The audit committee is talking about them. The risk committee is talking about them. The compensation committee is talking about them. Indeed, tariffs are pretty much the main topic of conversation for every committee of every board.

But now some key areas of focus are emerging. For firms, trade-war issues may center around eliminating financial guidance, scrambling to reconfiguring supply chains, and adjusting prices. But at the board level, directors are weighing areas that range from the impact of tariffs on liquidity to disclosures around risk and strategy. According to a survey of about 400 directors, tariffs rank as the top priority of boards—outranking compliance issues, AI, and shifting M&A-activity policies. “Tariffs represent the trunk of a huge decision tree for boards, with many possible branches,” says Michelle Lowry, a professor of finance at Drexel University’s LeBow School of Business.

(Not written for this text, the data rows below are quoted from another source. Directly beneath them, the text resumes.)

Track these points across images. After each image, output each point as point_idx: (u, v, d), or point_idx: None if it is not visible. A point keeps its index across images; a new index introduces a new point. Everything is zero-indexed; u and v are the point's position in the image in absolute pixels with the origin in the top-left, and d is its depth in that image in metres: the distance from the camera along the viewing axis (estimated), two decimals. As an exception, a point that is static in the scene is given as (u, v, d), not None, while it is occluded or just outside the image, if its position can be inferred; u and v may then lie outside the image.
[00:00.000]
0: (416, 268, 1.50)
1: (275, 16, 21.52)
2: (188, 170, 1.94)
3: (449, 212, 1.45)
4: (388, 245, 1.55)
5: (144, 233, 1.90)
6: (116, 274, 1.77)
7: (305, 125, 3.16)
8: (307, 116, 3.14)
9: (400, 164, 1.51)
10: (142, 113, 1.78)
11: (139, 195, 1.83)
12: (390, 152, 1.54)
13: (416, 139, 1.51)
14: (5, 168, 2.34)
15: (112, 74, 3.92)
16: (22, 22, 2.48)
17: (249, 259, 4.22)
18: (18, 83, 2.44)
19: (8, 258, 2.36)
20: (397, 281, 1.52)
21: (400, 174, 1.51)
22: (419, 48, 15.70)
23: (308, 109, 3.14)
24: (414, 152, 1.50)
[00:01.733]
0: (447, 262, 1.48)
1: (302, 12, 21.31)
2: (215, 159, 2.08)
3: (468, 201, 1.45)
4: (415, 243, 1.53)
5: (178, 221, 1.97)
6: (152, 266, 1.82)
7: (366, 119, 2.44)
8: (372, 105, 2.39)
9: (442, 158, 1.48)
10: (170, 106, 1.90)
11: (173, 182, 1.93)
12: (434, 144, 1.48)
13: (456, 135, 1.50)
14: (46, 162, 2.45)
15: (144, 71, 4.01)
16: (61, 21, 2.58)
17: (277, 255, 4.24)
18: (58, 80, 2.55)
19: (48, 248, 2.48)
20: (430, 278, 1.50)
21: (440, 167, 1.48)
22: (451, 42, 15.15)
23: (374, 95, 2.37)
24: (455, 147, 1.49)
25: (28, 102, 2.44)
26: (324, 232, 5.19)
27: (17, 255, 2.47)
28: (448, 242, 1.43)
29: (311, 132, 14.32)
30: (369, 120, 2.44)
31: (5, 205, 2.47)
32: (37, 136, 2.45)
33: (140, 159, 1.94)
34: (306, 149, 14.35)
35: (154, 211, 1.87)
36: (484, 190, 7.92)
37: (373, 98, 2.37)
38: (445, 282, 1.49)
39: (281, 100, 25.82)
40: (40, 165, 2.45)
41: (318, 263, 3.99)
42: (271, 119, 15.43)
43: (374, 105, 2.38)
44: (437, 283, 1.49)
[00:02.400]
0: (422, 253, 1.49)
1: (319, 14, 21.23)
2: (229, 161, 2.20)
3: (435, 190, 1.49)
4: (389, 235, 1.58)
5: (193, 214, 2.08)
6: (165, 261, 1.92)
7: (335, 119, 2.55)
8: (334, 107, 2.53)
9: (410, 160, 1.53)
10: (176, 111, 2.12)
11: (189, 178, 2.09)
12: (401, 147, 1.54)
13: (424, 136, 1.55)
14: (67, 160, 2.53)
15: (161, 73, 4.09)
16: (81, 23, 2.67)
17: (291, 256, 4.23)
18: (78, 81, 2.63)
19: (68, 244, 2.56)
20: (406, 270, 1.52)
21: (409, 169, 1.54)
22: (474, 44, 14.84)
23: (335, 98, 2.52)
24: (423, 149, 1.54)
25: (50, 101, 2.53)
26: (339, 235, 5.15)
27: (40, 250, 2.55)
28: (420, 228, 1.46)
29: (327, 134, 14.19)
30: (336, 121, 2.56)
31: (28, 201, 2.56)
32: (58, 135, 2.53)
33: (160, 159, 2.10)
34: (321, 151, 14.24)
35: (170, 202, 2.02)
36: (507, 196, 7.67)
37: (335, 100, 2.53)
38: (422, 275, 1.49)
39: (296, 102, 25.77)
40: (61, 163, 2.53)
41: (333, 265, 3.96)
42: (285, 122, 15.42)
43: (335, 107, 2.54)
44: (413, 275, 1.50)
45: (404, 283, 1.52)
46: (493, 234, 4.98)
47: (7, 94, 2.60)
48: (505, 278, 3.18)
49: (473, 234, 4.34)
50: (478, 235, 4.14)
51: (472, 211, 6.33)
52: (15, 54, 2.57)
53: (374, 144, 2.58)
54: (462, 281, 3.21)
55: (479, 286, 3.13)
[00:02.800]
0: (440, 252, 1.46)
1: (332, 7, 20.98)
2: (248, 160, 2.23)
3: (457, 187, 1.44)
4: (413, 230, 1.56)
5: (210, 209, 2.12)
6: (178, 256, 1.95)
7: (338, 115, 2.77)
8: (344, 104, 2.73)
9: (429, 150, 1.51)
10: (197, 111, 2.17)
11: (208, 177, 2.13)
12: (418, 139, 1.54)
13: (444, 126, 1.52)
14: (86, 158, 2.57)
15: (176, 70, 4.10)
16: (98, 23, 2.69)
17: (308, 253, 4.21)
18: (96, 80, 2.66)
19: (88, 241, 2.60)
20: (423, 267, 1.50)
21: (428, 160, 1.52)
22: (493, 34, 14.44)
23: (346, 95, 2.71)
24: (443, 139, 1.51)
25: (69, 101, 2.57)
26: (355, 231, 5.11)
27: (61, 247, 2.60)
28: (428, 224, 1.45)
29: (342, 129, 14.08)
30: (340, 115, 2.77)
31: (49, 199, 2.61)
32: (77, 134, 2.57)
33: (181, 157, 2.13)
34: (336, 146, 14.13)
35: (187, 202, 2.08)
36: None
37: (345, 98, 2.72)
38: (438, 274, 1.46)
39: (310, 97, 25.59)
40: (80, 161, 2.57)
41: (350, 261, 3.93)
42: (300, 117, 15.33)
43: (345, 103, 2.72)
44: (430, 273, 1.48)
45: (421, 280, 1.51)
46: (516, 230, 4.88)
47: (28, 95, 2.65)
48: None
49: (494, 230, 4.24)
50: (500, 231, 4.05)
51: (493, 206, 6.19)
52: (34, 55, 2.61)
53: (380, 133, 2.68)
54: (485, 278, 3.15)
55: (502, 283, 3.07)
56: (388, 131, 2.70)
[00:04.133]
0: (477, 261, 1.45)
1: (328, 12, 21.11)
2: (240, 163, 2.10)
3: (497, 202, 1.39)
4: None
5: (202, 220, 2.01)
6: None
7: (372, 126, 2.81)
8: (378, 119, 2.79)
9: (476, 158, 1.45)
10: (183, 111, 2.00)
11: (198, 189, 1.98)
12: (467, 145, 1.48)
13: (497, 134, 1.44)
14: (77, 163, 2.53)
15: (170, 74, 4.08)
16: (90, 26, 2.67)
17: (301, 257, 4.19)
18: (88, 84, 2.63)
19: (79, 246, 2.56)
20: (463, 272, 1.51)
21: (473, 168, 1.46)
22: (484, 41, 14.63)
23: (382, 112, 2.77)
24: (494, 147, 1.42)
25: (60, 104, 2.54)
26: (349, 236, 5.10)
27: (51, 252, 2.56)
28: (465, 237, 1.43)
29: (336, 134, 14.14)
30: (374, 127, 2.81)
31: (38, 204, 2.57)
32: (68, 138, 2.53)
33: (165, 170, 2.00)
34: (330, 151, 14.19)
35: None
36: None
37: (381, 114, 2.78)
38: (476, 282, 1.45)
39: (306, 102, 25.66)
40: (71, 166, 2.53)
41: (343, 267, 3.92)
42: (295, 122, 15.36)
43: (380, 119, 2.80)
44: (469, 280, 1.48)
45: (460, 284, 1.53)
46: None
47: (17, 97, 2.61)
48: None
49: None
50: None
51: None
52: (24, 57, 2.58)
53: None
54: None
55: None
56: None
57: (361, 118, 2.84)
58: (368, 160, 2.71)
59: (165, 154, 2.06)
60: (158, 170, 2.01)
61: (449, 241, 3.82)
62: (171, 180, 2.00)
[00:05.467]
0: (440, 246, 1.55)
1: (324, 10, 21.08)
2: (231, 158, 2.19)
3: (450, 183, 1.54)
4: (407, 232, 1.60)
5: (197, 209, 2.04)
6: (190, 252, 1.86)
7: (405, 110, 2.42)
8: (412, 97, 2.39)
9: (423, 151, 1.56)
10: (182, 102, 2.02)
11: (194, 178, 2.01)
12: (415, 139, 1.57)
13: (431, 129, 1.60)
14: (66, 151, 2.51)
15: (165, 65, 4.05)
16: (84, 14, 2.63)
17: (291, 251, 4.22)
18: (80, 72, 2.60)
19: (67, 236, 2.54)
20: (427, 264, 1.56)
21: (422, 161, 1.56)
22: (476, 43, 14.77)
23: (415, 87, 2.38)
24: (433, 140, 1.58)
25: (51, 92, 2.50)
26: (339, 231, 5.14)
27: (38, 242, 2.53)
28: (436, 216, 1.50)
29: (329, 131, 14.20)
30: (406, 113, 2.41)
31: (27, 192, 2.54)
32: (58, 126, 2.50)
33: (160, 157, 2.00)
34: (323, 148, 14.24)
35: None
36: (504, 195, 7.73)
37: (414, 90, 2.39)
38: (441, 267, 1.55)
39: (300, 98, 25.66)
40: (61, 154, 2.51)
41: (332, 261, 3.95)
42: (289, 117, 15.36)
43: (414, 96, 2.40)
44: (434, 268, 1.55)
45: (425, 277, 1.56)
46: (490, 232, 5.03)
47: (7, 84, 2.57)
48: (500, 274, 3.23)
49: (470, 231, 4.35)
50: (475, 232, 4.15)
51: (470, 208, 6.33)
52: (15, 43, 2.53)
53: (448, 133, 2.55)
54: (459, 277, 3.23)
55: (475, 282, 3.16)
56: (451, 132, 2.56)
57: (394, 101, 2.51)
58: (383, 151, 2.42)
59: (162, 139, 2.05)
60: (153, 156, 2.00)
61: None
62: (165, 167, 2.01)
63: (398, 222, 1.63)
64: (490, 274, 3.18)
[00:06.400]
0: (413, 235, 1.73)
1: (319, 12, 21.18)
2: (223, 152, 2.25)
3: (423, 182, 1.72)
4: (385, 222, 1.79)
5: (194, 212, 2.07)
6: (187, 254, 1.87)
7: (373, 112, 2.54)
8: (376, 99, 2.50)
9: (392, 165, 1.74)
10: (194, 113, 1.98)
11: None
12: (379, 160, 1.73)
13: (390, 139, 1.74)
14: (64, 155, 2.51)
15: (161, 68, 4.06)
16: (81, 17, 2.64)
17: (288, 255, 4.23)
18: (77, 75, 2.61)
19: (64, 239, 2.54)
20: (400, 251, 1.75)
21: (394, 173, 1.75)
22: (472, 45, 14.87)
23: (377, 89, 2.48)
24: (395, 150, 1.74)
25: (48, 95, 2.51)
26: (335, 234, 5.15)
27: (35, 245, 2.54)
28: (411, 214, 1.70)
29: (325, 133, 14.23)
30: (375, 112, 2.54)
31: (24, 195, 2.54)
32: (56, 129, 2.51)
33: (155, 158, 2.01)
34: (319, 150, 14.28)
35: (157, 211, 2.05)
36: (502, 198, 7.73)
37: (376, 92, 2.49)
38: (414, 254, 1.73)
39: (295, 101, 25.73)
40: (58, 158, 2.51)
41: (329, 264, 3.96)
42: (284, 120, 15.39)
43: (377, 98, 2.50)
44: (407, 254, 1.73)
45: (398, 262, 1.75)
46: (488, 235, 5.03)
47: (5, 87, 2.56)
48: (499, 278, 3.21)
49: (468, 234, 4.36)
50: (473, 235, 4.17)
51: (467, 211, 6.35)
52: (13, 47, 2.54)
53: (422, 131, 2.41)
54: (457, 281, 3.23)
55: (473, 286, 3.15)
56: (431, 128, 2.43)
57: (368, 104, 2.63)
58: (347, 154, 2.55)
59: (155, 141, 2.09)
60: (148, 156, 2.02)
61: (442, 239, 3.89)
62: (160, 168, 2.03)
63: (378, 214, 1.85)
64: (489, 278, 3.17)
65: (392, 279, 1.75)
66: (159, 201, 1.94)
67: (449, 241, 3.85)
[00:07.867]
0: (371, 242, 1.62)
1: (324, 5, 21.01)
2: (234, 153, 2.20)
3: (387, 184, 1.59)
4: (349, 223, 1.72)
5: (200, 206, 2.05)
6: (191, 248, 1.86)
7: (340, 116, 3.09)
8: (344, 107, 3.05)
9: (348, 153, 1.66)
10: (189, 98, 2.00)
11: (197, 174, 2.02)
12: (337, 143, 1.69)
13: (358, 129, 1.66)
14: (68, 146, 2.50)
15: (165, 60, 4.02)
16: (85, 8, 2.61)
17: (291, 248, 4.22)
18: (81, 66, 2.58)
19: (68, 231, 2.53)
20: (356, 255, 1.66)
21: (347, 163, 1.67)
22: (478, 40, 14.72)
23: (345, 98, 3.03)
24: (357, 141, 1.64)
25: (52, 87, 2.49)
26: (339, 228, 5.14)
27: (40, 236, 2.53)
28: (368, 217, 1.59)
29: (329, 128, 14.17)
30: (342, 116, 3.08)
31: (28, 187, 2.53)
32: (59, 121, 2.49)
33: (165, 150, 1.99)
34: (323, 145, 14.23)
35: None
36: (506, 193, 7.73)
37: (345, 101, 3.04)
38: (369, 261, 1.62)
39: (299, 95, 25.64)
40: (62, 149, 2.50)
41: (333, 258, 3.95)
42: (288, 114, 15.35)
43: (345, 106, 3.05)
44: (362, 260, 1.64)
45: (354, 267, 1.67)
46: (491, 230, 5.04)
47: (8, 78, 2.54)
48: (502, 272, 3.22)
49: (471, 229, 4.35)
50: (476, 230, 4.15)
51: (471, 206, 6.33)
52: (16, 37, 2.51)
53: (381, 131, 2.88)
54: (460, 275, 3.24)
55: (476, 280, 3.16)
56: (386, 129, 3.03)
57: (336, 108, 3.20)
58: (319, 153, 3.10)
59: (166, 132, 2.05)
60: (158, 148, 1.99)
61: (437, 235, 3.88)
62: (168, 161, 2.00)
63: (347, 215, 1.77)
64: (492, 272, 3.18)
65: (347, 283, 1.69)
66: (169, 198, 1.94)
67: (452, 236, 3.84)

With leaders and management focused on the near-term impact of tariffs, Lowry says, boards can easily get caught up in the day-to-day or quarter-by-quarter impact of tariffs—and lose sight of what’s best for the business in the long term. “The challenge is how to make decisions that are inherently long-term in nature when the situation is rapidly changing,” she says. Indeed, Alan Guarino, a vice chairman in the Board and CEO Services practice at Korn Ferry, agrees, noting that directors across committees are focused on ways to derisk decision-making around tariffs. Already, boards have stepped up communication, both with management and between committees, to keep pace with the daily whirlwind of tariff-related developments. They are also pushing management to develop contingency playbooks for dozens of different scenarios around capital allocation, cost containment, communication protocols, workforce engagement, and more.

Beyond that, boards are also forming new committees or ad hoc working groups that will dive deeper into the risks tariffs pose to AI strategy, cybersecurity, and other long-term issues, says Anthony Goodman, head of the Board Effectiveness practice at Korn Ferry. “Boards are looking for more flexibility to deal with tariffs than the traditional committee and board structure provides,” he says. To be sure, Goodman says, part of the challenge with tariffs is that they are being instituted as much for political reasons as economic ones. He says that using tariffs in this way—not just to rectify trade imbalances, but also to address concerns around national security, immigration, innovation, and other non-economic issues—complicates traditional risk-assessment efforts. At the same time, however, delaying long-term decisions because of tariffs could end up causing as much damage as the tariffs themselves. “Leaving jobs open, not making that strategic investment, or delaying that M&A deal could harm growth in the same way,” Goodman says.

For boards, the difficulty is to help the CEO and other executives analyze the risks without knowing how long the trade wars will go on. Or as Goodman says, “Boards have to see tariffs as being more than an immediate risk. The disruption will continue until there’s certainty, and that may never come.